Crushing, bleak and break,
the mechanisms of my matter
are corroded by salt —
they are choked with sand.

Ripping, tear and rake,
the solutions of my mind
are dry from wind —
they are thieved by sun.

River, ocean and lake,
the brittle hull of my bones
arches for touch —
it is weathered by surf.

Yet I am tethered by the gull’s cry,
a wrinkled goodbye —
you are terrible in ropes and weaves and cuffs.

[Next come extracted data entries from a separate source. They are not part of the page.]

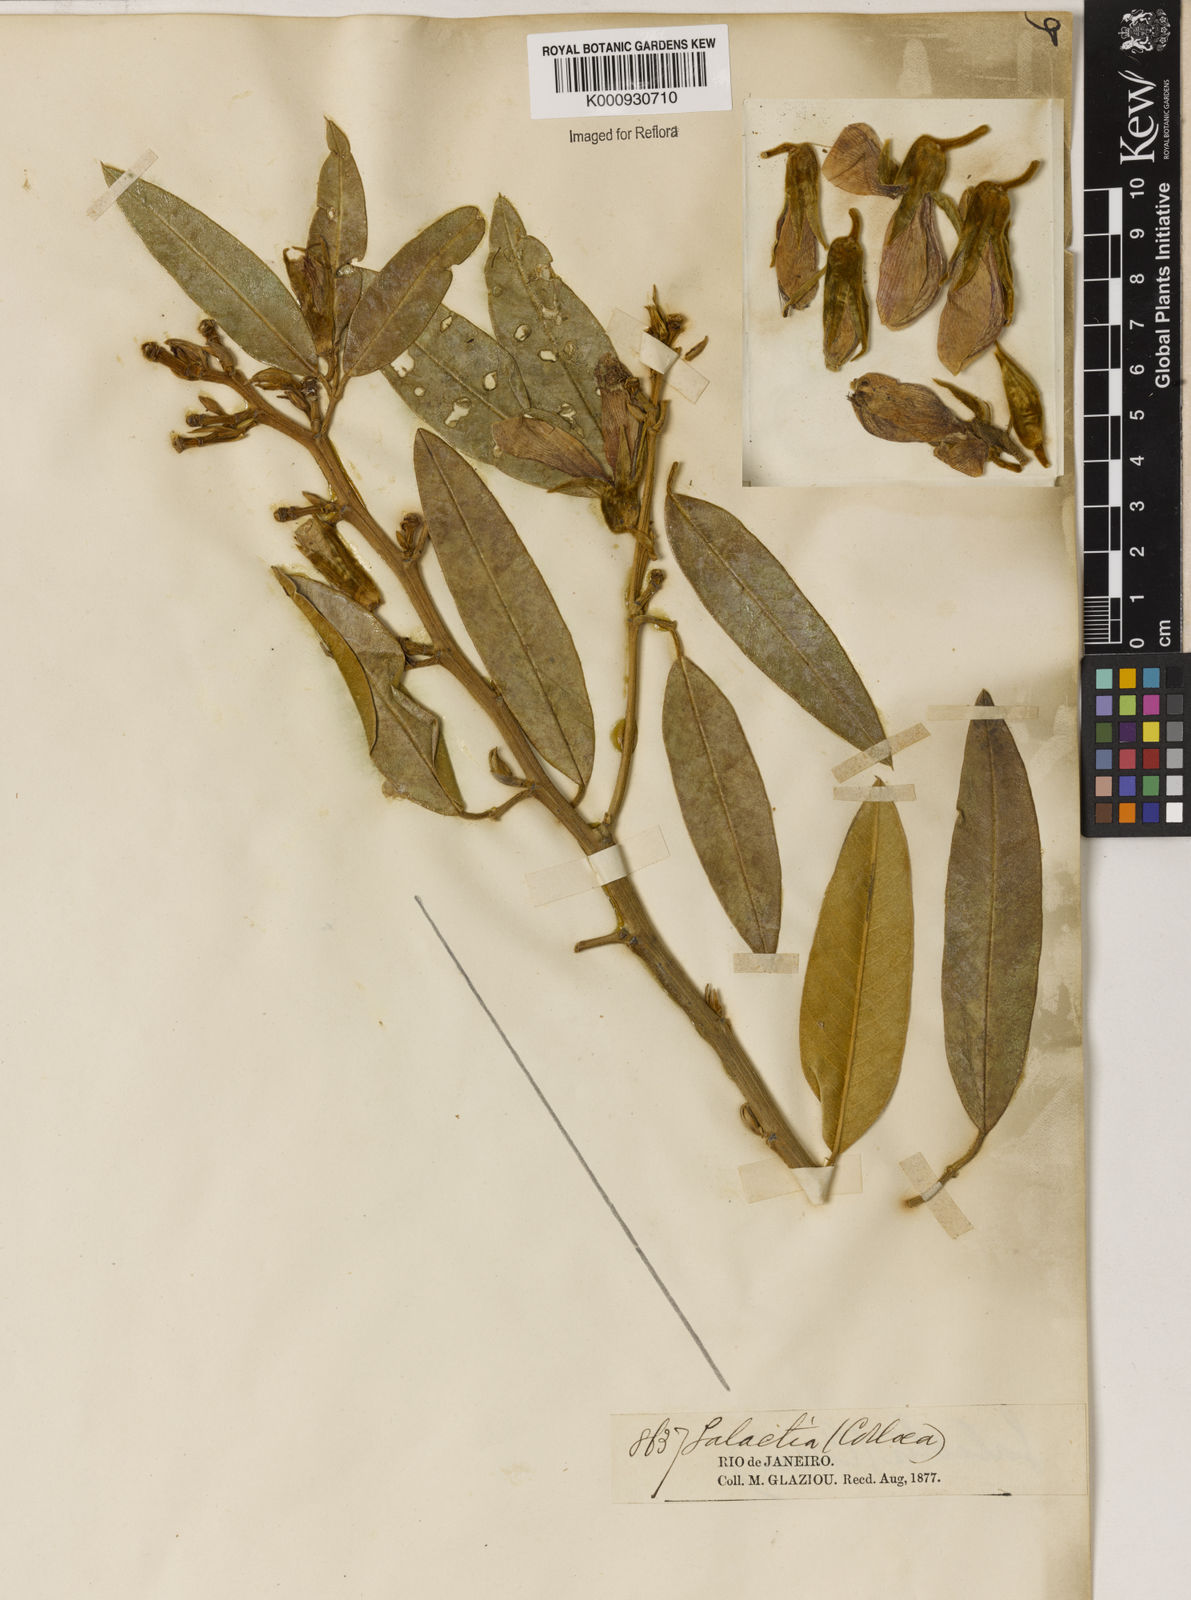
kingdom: Plantae
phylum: Tracheophyta
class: Magnoliopsida
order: Lamiales
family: Lamiaceae
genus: Coleus
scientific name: Coleus barbatus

Hope pleads the darkness from the butcher’s eye,
lips feed a thousand lies —
I cannot conjure love enough or trust
      before time turns our hearts to dust.

Brooklyn

There’s a fearful beat that persists in my chest.
Squealing agony of the railway brakes,
unyielding stone and aging towers penetrate a pensive sky thick with weeping clouds.
All is drab, distended, dripping, and gray.
Mists draw from concrete pads and breath suspends tensely in the humid negative space.
Strangers pass, each with a downcast gaze, masked face.
Amid this and all,
the unseen sensation of a conjured aesthetic — a memory of something long completed.
There is a sound here that you made.
Your resonance tattooed like a perpetual autumnal bearing despite winter’s biting snows and summer’s cruel sun.
Don’t despair —
I can hear you, and your eyes look cold like mine.